ここにあるように、Dart3の新機能には大きく以下のものがあります。

  • record型の追加
  • パターンマッチングの追加
  • クラス修飾子の追加

それぞれの説明、使用した感想等についてまとめていきます。

record型

概要

複数の値をまとめたものを、簡単に新たな型として使うことができる機能です。

以下のような、天気温度湿度を取得する関数を作るとします。

[気候型] fetchClimate() {
  // 天気、温度、湿度を取得して返す
}

従来では気候型のクラスを作って、それを返すようにする必要がありました。

@immutable
class Climate {
  const Climate(
    this.weather,
    this.tempereture,
    this.humidity,
  );

  final String weather;
  final double tempereture;
  final double humidity;
}

Climate fetchClimate() {
  return Climate('晴れ', 18.4, 70.4);
}

record型を使うことでわざわざクラスを新設せず、以下のように簡易的に記述することができるようになりました。

(String weather, double temperature, double humidity) fetchClimate() {
  return ('晴れ', 18.4, 70.4);
}

感想

かなり短く書くことができるようになりますが、個人的には基本的にrecord型は使わない方が良いかと思っています。 その理由として、record型は関数ごとに新たに返却するための型を宣言し直す必要があるため、同じデータを返すはずなのに型が違っている、という状況が起こり得ます。

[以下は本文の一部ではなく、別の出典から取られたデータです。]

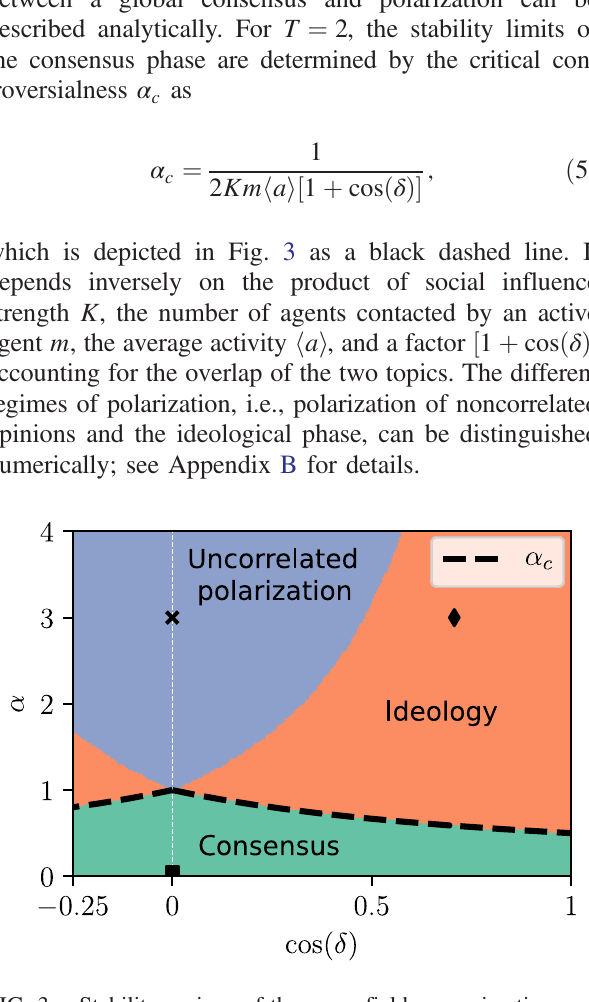
FIG. 3. Stability regions of the mean-field approximation as a function of the topic overlap cos ð δ Þ and controversialness α for 2 Km h a i ¼ 1 . The different regions in the phase space are colored according to the corresponding states: consensus (green), un- correlated opinion polarization (blue), and ideological state (orange). The black dashed line depicts the critical controversial- ness α c separating the regions of consensus and opinion polari- zation, as given by Eq. (5). The phase diagram and α c are symmetric with respect to cos ð δ Þ ¼ 0 , i.e., δ ¼ π = 2 ; see Appen- dix B for details. The symbols (square, cross, and rhombus) depict the parameter combinations of α and cos ð δ Þ used in Figs. 2 and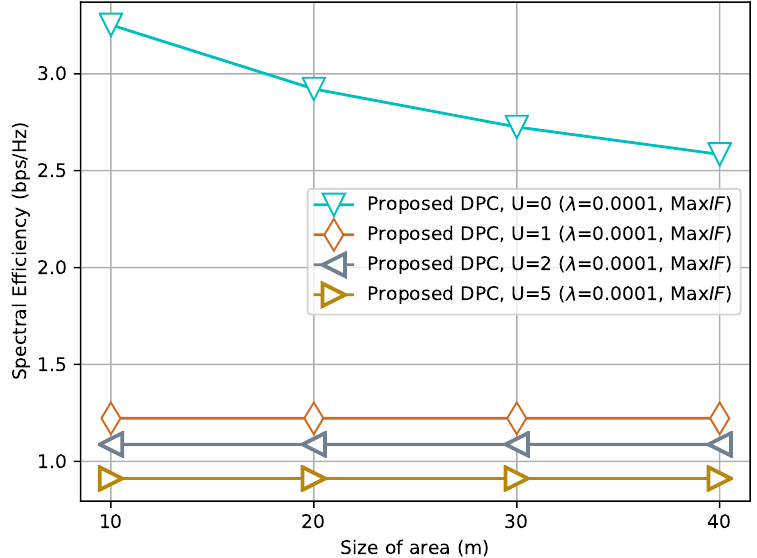
Figure 14. The average spectral efficiency of the proposed scheme for α = 3.8 in Nakagami- m fading channels with m = 3 when the cellular users are in the D2D communication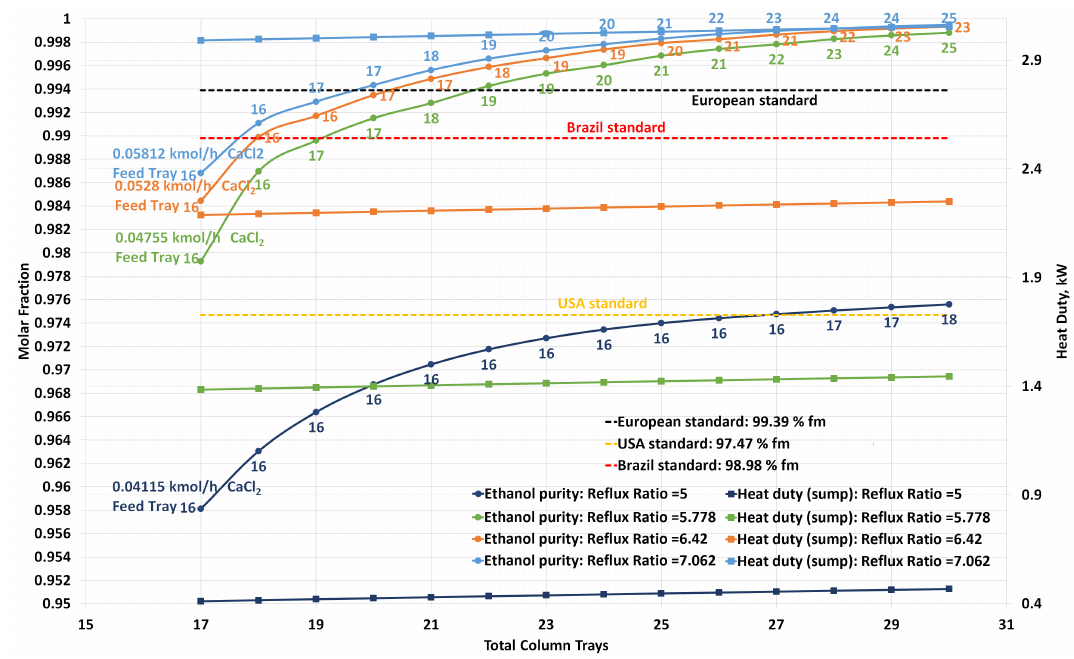
Figure 5. Maximum ethanol purity and the corresponding reboiler heat duty, obtained by considering the indicated feed tray, for different combinations of reflux ratio and total number of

また、型の名前をつけることができないため、取得できるデータはなんなのかが推測しづらくなってしまいます。

…と思っているので、今回のサンプルアプリではrecord型は使用していません。スミマセン。

パターンマッチング

概要

パターンマッチングとは特定のパターンにマッチするデータを取得することができる機能です。 後述のsealed classと組み合わせることにより、以下のように実際の型に合わせて処理を変える、ということができるようになります。

sealed class Shape {}

class Square implements Shape {
  final double length;
  Square(this.length);
}

class Circle implements Shape {
  final double radius;
  Circle(this.radius);
}

double calculateArea(Shape shape) => switch (shape) {
  Square(length: var l) => l * l,
  Circle(radius: var r) => math.pi * r * r
};

このような分岐は、既存ではFreezedを使用することで実現できていましたが、これでパッケージ無しで同様のことができるようになります。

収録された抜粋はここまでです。